How it all started, and the people behind the vision
Agriculture scientists who wanted more than on-the-job education faced a tough dilemma. During World War I and after, USDA policy discouraged scientists from taking time off their jobs to get advanced graduate-level training at universities. In 1920, a joint congressional salary commission criticized USDA personnel policies, especially its reluctance to grant leave for graduate training. Something had to be done: more than 400 scientists had quit their USDA jobs between 1910 and 1919. The demand for formal education was strong. Elmer Ball, a USDA scientist brought in to help reorganize the department’s scientific establishment, was asked to come up with a solution.
A change was needed.
In April 1921, Ball wrote to Secretary of Agriculture Henry C. Wallace and proposed a system of graduate training within the department, supplemented by cooperative arrangements with universities and agriculture colleges, to further employee education and lead to advanced degrees. Wallace approved the proposal and tasked him with leading a committee to formulate ground rules for an educational program along the lines of the school then run by the Bureau of Standards.
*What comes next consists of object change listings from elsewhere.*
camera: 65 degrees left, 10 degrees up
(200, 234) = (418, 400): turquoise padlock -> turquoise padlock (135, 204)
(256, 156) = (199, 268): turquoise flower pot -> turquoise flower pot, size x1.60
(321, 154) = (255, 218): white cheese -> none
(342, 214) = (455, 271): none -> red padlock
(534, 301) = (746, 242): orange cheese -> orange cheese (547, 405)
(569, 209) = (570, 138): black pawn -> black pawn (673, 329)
With the help of Henry C. Taylor, an administrator who had already started in-service lectures to help his employees apply their educations to agriculture problems, the committee came up with six fundamental guidelines:
- The proposed graduate school would provide training to scientists, helping them advance within the department.
- Instruction should be carried on after office hours.
- The school would be supported by student fees.
- Arrangements would be made for the acceptance of these credits by the graduate departments of leading universities.
- There would be cooperation with other institutions in Washington.
- The Department would modify its administrative regulations to encourage student participation in the graduate school and other universities.
In creating the school, the Department of Agriculture established a principle that has remained at the heart of its educational policy ever since: that the government, and therefore the public, will be better served if employee needs are met.
In the 1920s, the idea was that students should be able to take one course a semester at the USDA Graduate School and later transfer their credits to a university and complete their degrees. The school was an instant success. Elmer Ball’s vision of graduate-level training for USDA scientists grew an institution created to meet the needs of all federal employees, across the nation and around the world.
Within ten years, the USDA Graduate School was teaching federal employees from all government agencies, in Washington D.C. and across the country.
Dr. Ball said, “I believe those who may be able to avail themselves of this opportunity will both enrich themselves and enhance the value of the service they render.”
One hundred years later, we are still living by those words.